## WORK INSTRUCTION
Pictures must not appear in the copy. Restate exactly the lines below from the one with "image displays no" through the one with "(IHC) histopathology image", inclusive.

Top of EXTRACTED DATA

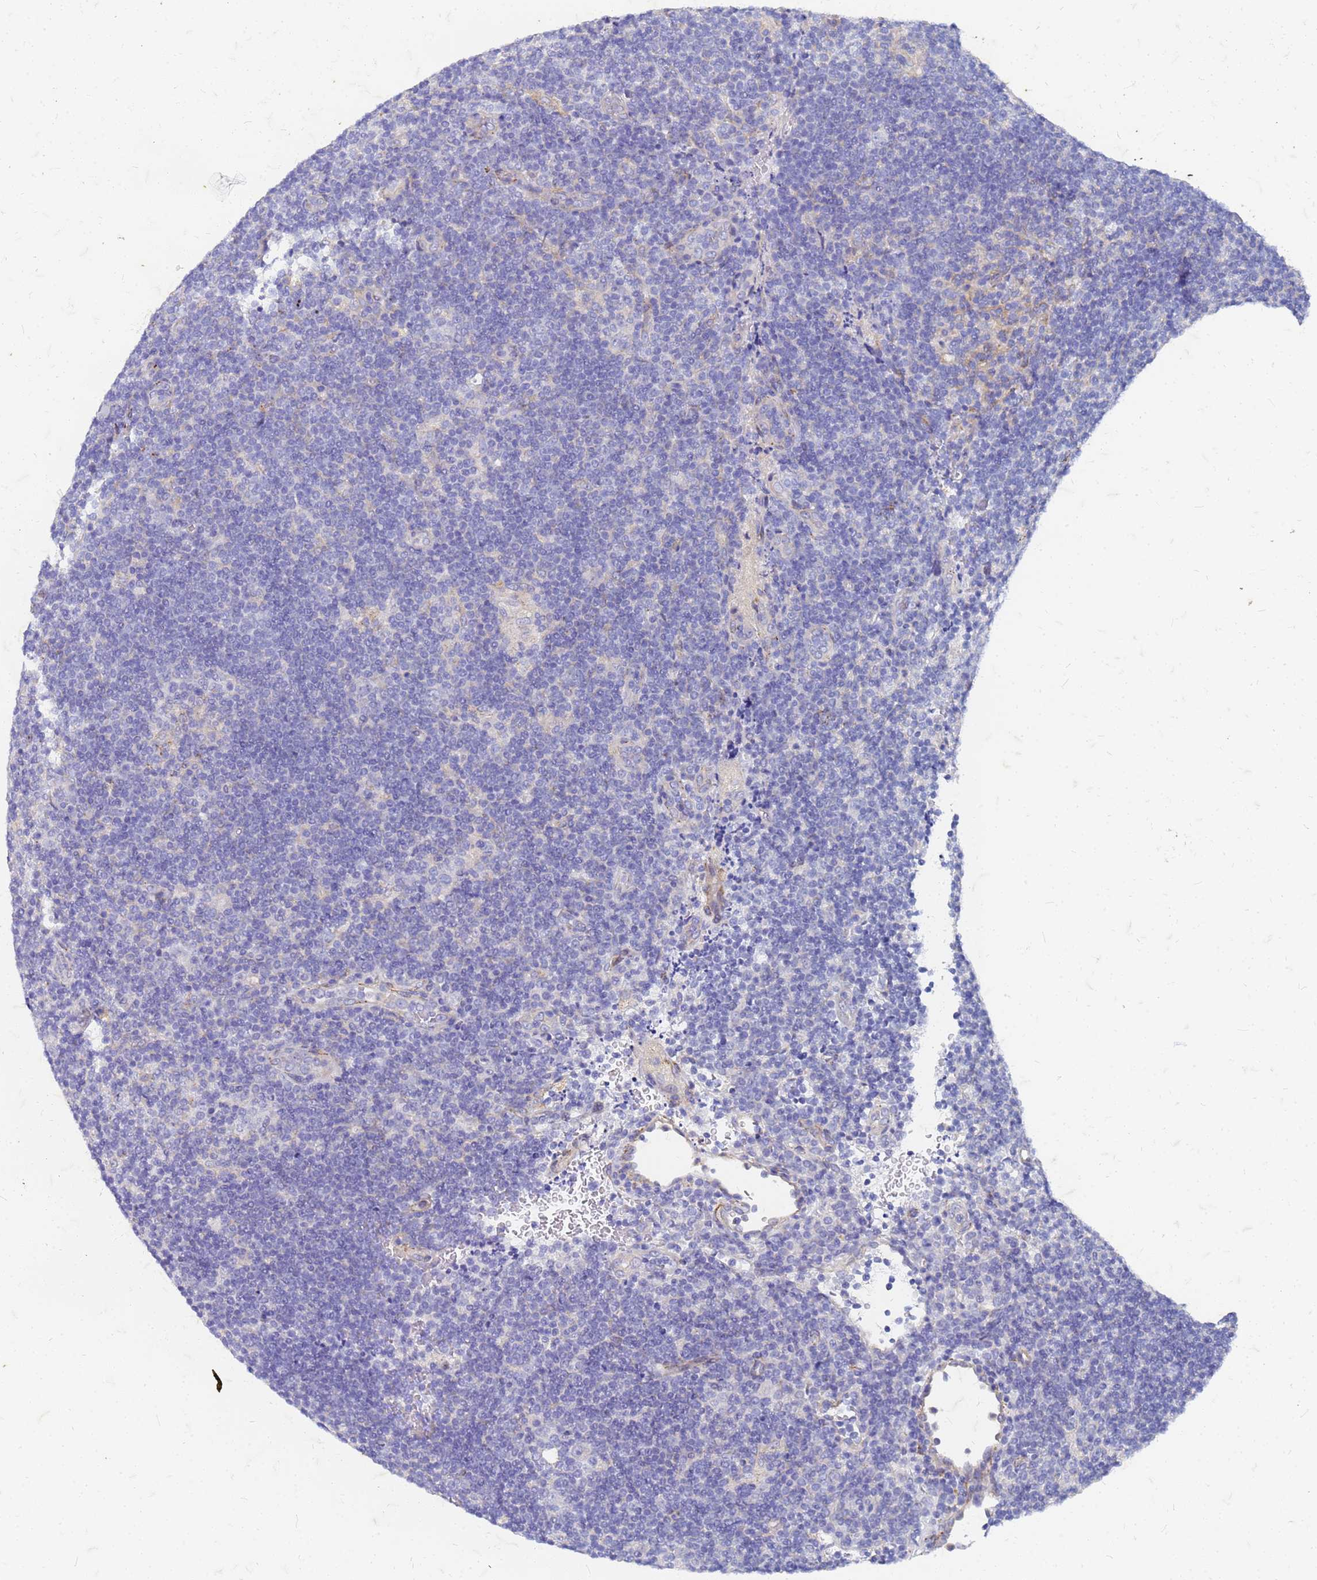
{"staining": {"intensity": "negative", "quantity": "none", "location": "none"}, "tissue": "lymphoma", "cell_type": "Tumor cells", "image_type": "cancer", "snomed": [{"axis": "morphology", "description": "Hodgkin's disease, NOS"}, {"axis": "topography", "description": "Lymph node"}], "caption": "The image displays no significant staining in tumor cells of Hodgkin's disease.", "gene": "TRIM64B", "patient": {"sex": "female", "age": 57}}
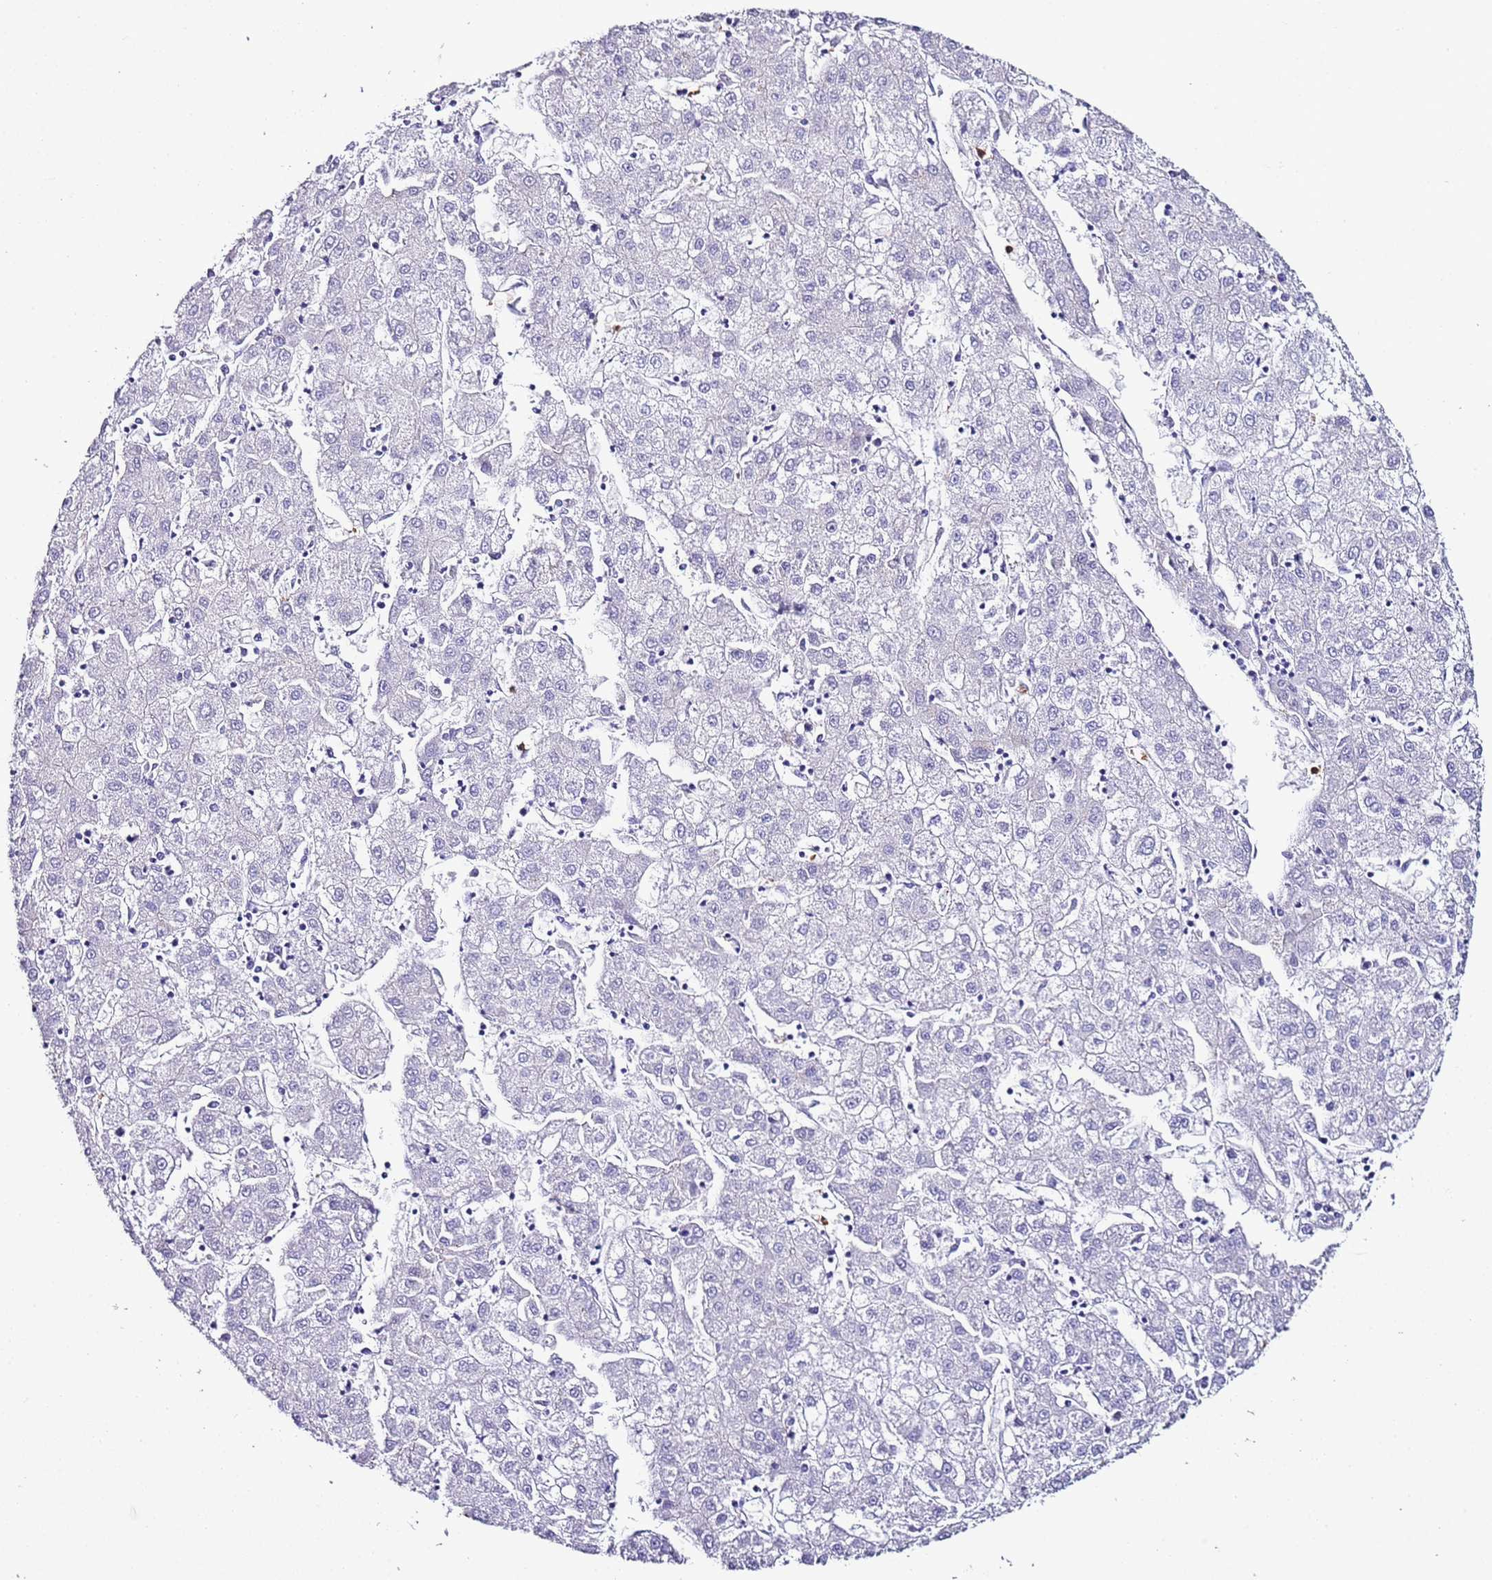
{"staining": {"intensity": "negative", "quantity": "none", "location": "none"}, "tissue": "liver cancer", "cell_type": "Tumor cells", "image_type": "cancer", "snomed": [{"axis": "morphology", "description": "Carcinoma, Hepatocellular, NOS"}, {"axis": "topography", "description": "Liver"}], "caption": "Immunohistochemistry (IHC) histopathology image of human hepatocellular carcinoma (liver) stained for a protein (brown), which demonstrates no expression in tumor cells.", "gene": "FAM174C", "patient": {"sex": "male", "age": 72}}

Bottom of EXTRACTED DATA
Top of EXTRACTED DATA

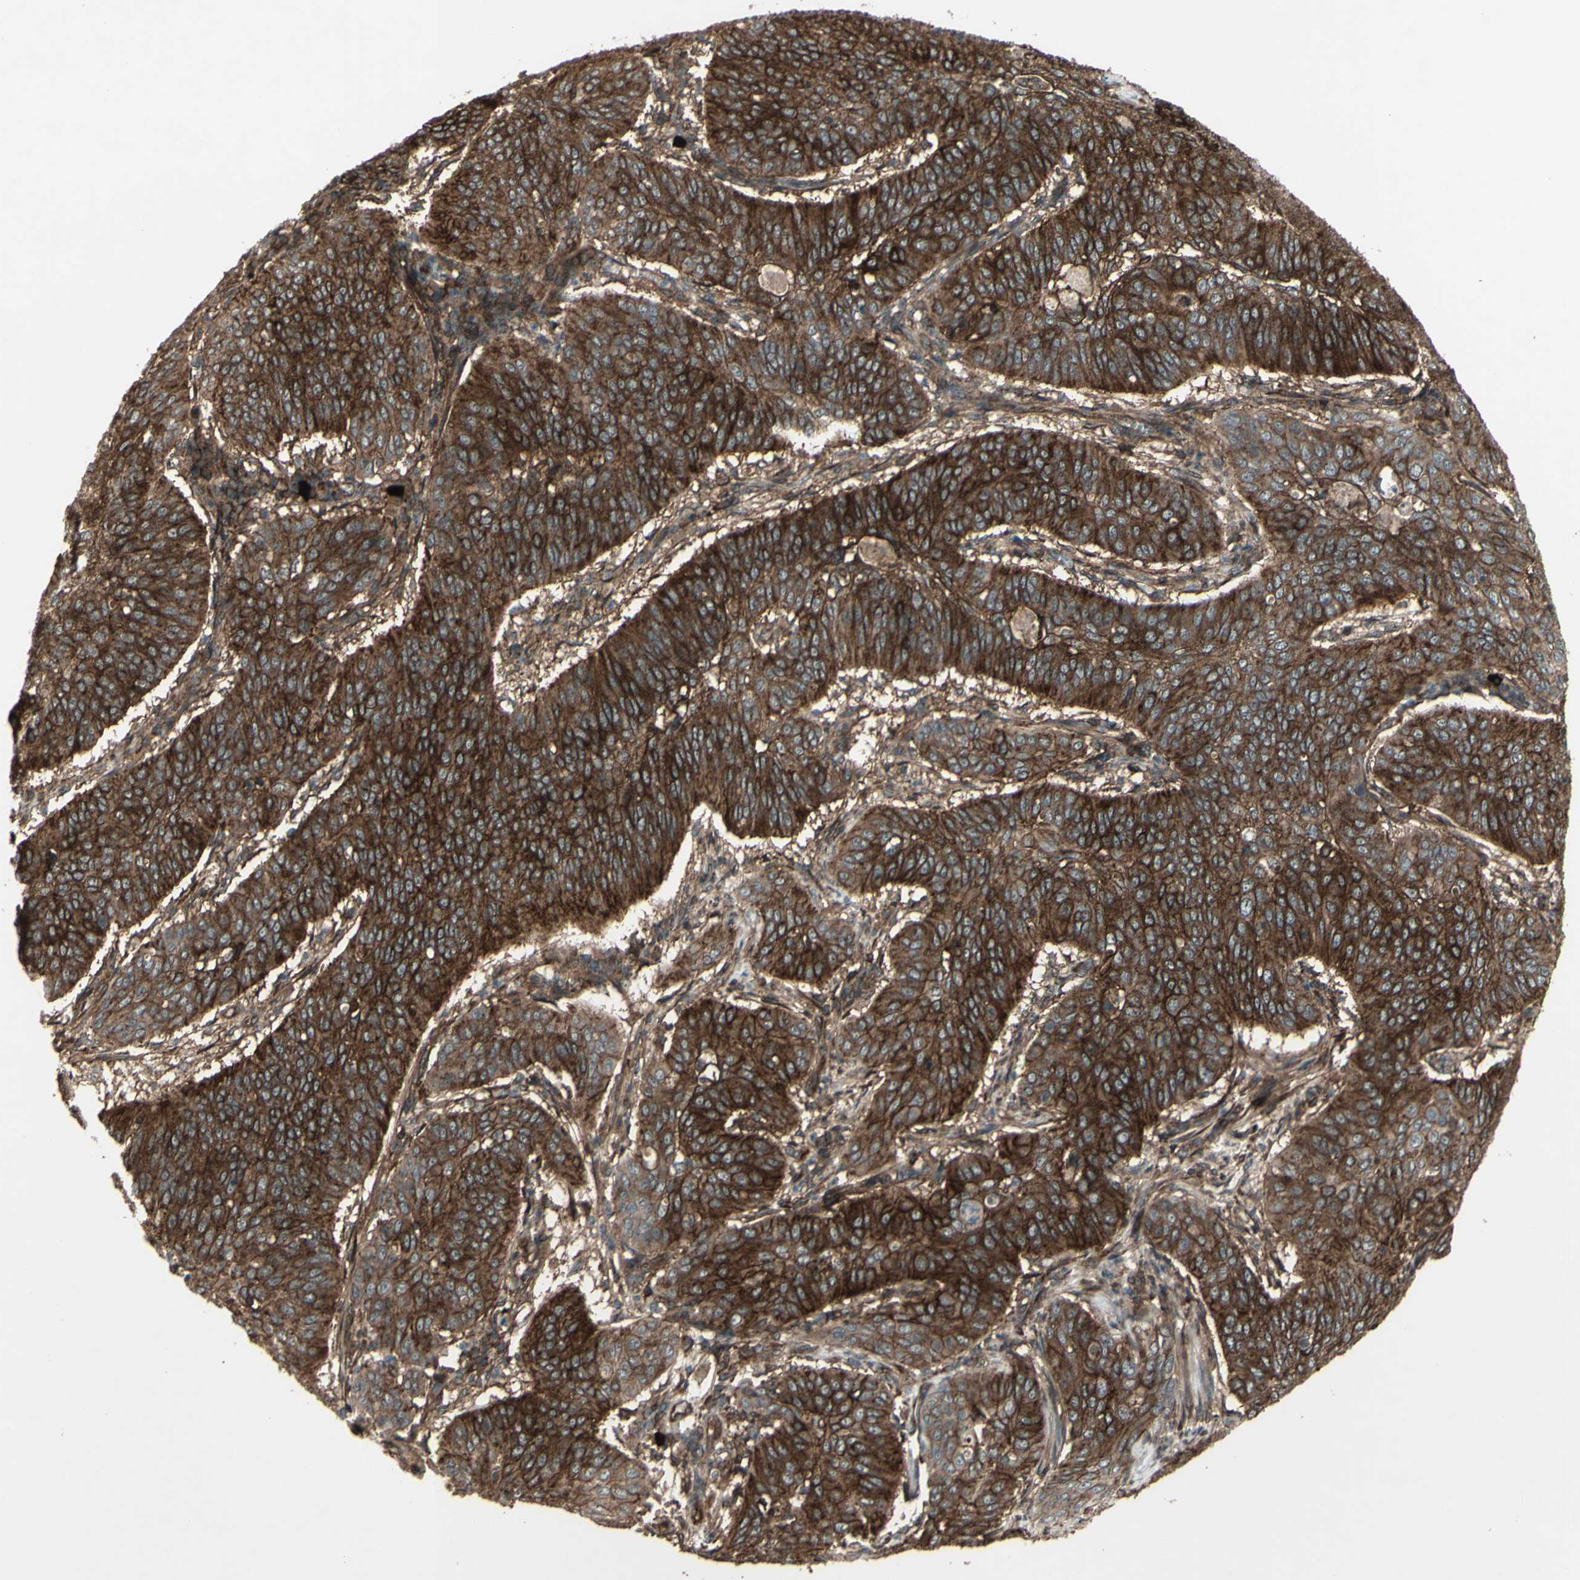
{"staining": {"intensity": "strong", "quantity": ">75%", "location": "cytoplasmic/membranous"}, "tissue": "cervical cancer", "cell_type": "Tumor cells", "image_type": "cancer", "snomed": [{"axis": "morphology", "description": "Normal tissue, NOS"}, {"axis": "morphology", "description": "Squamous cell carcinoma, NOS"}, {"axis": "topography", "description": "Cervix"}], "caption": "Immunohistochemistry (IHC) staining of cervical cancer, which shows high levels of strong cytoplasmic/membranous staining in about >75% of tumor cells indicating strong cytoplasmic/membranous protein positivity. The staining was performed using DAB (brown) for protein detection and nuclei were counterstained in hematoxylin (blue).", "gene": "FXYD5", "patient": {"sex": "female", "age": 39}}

Bottom of EXTRACTED DATA

## REPLY
{"staining": {"intensity": "negative", "quantity": "none", "location": "none"}, "tissue": "lymphoma", "cell_type": "Tumor cells", "image_type": "cancer", "snomed": [{"axis": "morphology", "description": "Hodgkin's disease, NOS"}, {"axis": "topography", "description": "Lymph node"}], "caption": "The image displays no significant staining in tumor cells of Hodgkin's disease.", "gene": "TRIM64B", "patient": {"sex": "female", "age": 57}}
{"staining": {"intensity": "negative", "quantity": "none", "location": "none"}, "tissue": "liver cancer", "cell_type": "Tumor cells", "image_type": "cancer", "snomed": [{"axis": "morphology", "description": "Carcinoma, Hepatocellular, NOS"}, {"axis": "topography", "description": "Liver"}], "caption": "Immunohistochemistry (IHC) histopathology image of human hepatocellular carcinoma (liver) stained for a protein (brown), which demonstrates no expression in tumor cells.", "gene": "FAM174C", "patient": {"sex": "male", "age": 72}}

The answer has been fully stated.